Post
by steve » Wed Dec 02, 2015 10:33 pm
To "take joy" certainly sounds like an emotion. I was thinking of the term in the sense that we are commanded to "rejoice" in something (usually, in the Lord). This is often commanded, as if it is something more to be rationally chosen than felt. It would be like someone saying, "I am grieving the loss of my husband, but I am just glad he is in heaven right now." This would be saying, "I am rejoicing that he was saved and is in heaven—even though all my emotions are sad." Spiritual rejoicing and sad emotions are thus compatible. Jesus must have had this in mind when He said, "Happy are those who mourn" (Matt.54), and "Happy are you who weep" (Luke 6:21).
I have always found it difficult to explain a phenomenon which, I believe, all Spirit-filled Christians know by experience—namely, the spiritual fruits of peace and joy that transcend the surface emotions of immediate circumstances.
Both peace and joy are known to all people as emotions. However, the fruit of the Spirit speaks of something deeper than feelings. Jesus said that the peace He gives is "not as the world gives" (John 14:27) and Paul spoke of it as the "peace that surpasses all understanding" (Phil.4:7). Jesus said that we have this peace "in Him" even while we are experiencing tribulation "in the world" (John 16:33). This peace must exist even when our emotions are distraught.
Similarly, Peter speaks of the "joy inexpressible and full of glory" (1 Peter 1:8)—which is described, a few verses earlier, in these terms: "in [salvation] you greatly rejoice, though...you have been grieved by various trials"(v.6). Peter and John, having been flogged, went away "rejoicing" that they had been counted worthy to suffer shame for Christ (Acts 5:41). This rejoicing must certainly have accompanied feelings of great pain. James also exhorts us to "count it all joy when you fall into various trials" (James 1:2).
That which is spiritual is at a different level from that which is merely emotional.

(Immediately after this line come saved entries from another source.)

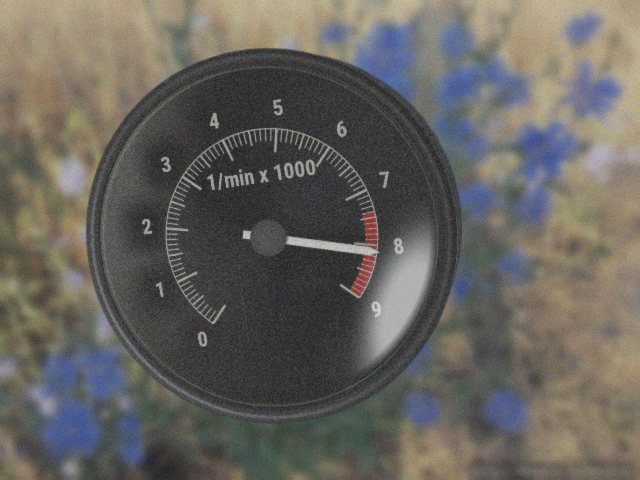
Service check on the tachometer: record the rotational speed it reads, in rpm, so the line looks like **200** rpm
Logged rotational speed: **8100** rpm
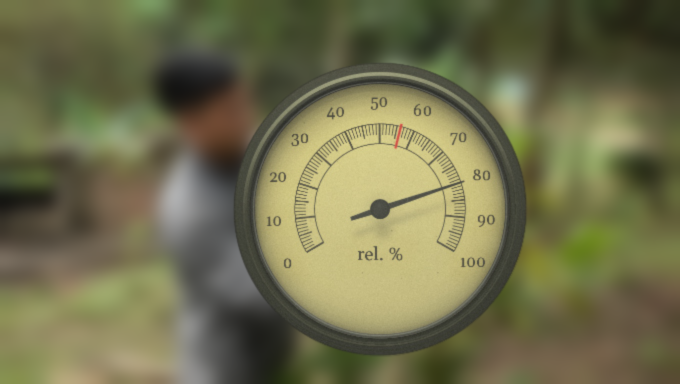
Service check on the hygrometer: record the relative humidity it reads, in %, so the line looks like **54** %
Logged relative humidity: **80** %
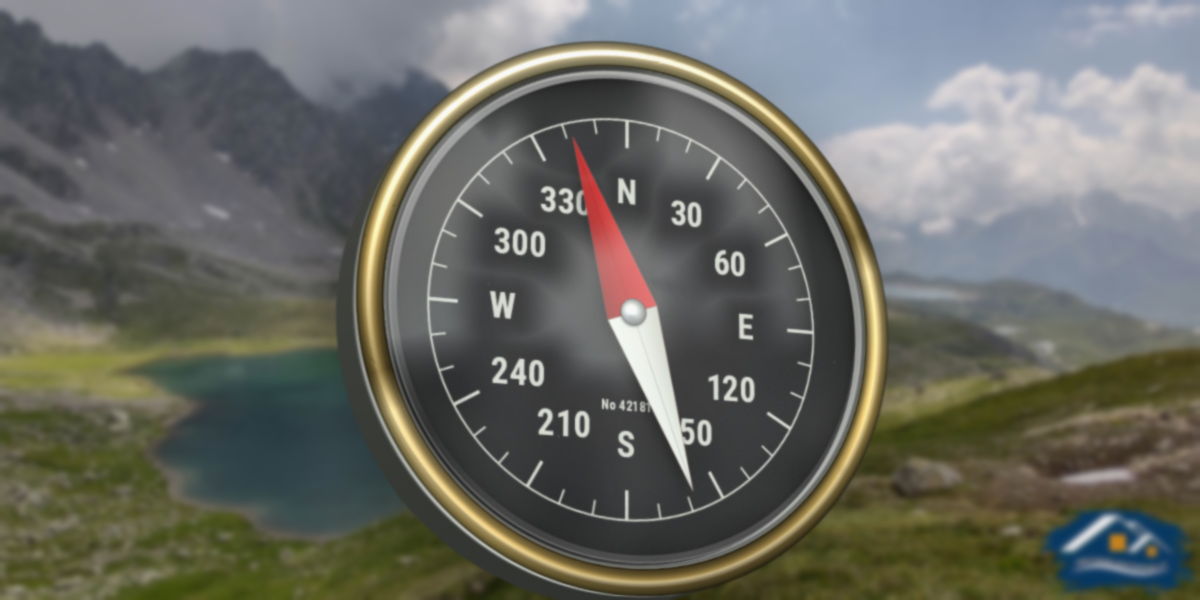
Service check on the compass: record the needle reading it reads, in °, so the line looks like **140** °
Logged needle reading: **340** °
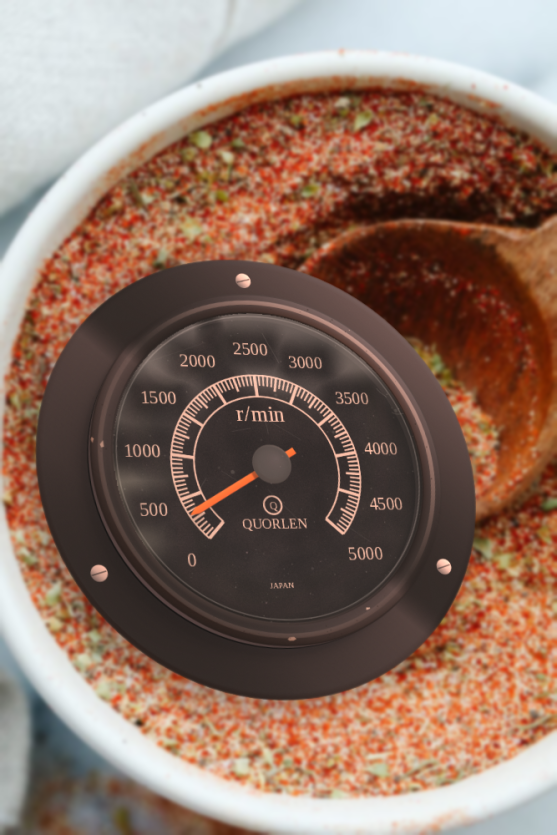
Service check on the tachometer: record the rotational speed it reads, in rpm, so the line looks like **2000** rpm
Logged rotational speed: **300** rpm
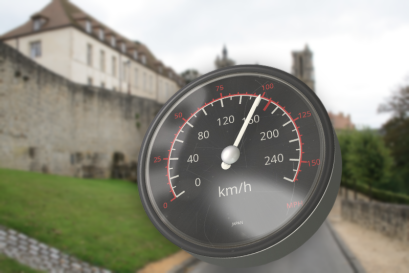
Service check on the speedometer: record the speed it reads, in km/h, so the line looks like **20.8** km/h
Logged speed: **160** km/h
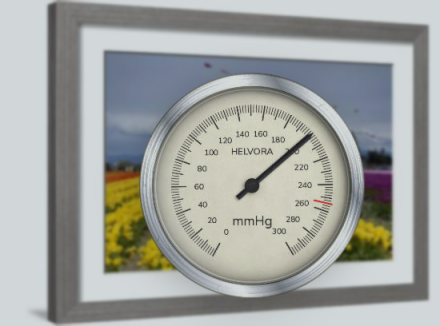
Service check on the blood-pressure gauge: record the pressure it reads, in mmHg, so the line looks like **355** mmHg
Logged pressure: **200** mmHg
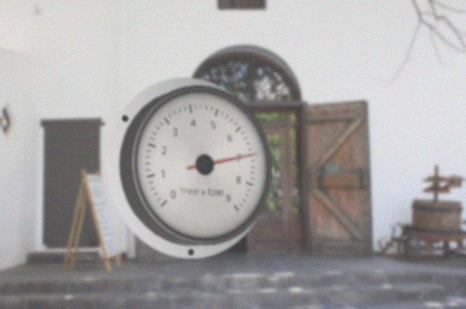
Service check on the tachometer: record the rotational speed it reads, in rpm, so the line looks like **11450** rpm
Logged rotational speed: **7000** rpm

When I describe love as something that causes us to take joy (be glad) in the act of self-sacrifice, I am not specifically referring to what we would normally think of as the well-known emotion of light-hearted happiness. Jesus did not seem lighthearted while on the cross, but we are told that He endured it "for the joy that was set before Him" (Heb.12:2). I take this to mean that He was glad to do it, out of love for His Father (who required it) and for us (who needed it).
I suppose this kind of "joy" might be described as the absence of reluctance, grudging or regret. If I regret having made a sacrifice, or if I am reluctant in making it, then I am not "glad" or "rejoicing" to do it. That is what I mean in describing acts of love as I have. If I am bummed about having to wake up in the night to change my child's sheets because of a bedwetting incident, I am not doing it out of love for my child. If my wife asks me to interrupt something I am enjoying doing, in order to assist her in something she is doing, and if I resent having to do so, this means I am not acting in love, but only in duty. Similarly, if I have to give up some enjoyment, some possession, or my life, in the faithful obedience to God, if I am displeased that I have to do so, then I need to cultivate love for God in my heart. The three incentives I mentioned above are helpful in this.

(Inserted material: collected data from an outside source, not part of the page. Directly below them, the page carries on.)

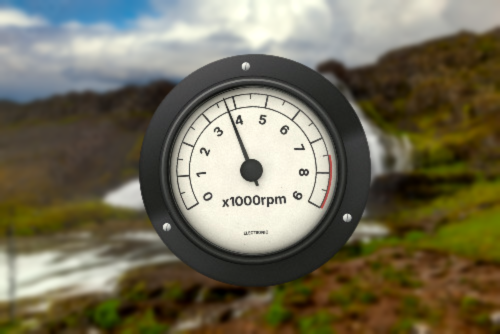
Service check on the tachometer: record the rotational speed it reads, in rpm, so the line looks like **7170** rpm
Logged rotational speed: **3750** rpm
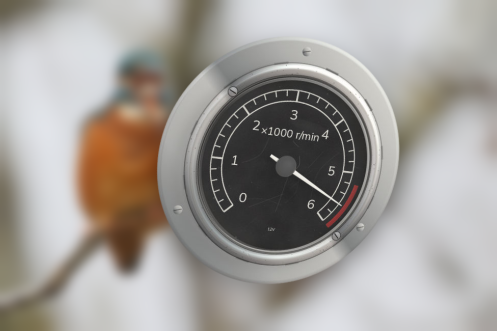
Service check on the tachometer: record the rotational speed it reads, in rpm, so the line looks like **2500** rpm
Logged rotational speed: **5600** rpm
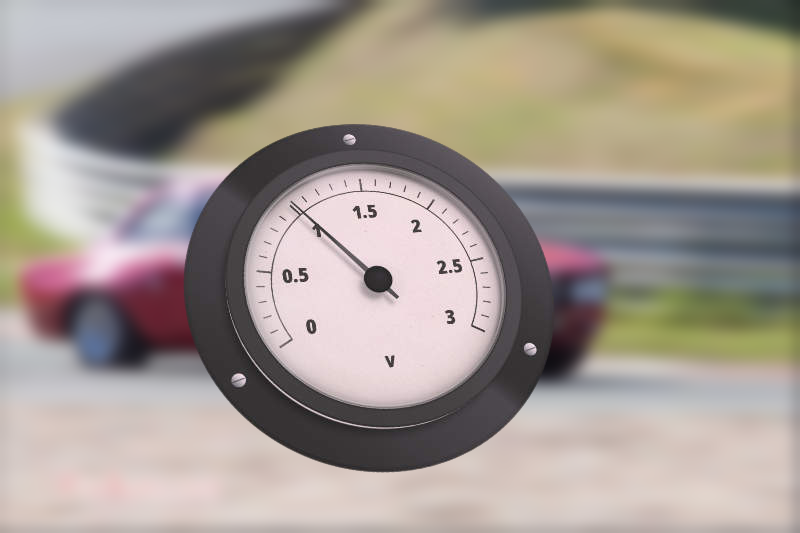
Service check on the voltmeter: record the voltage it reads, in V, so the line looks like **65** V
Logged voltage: **1** V
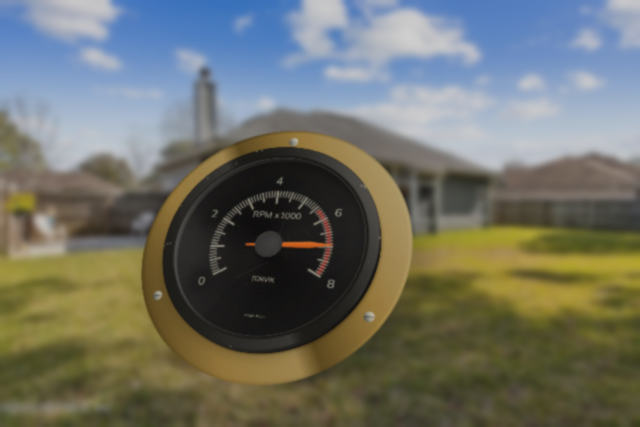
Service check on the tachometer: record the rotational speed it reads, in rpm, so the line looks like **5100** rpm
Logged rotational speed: **7000** rpm
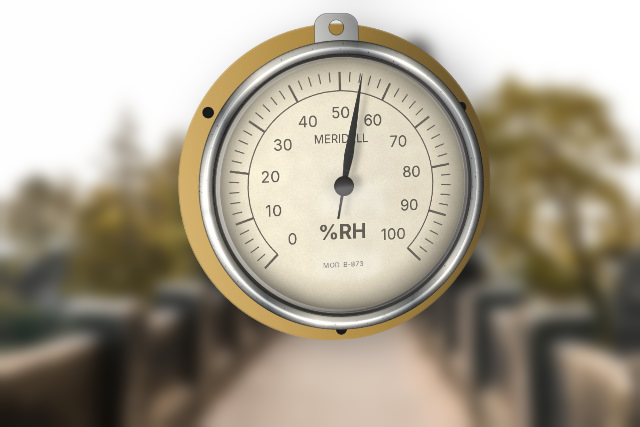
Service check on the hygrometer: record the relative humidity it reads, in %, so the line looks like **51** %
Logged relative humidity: **54** %
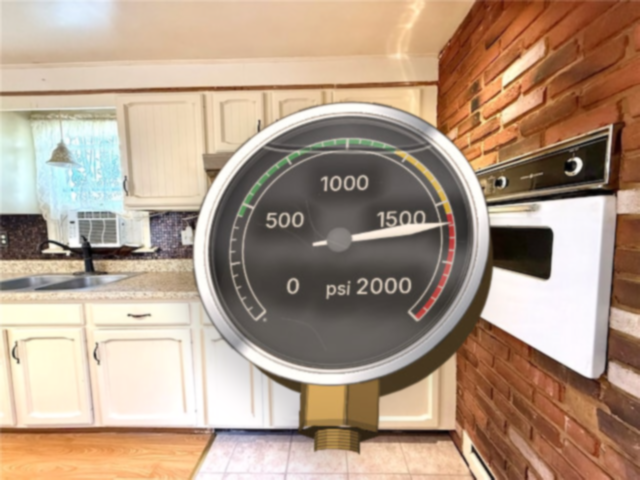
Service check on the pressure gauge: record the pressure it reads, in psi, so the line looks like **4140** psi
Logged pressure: **1600** psi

When every sacrifice or even pain is offered up out of love to Jesus, it leads to a life of continuous joy and peace—despite emotional fluctuations. Most of our acts of love toward God are also acts of service to others. "Inasmuch as you have done it to the least of these, my brethren, you have done it to me." When we contemplate our indebtedness, and the majesty of the One for whom even a costly sacrifice is required, there is no rational inward response than to say, "It's the least I could do!"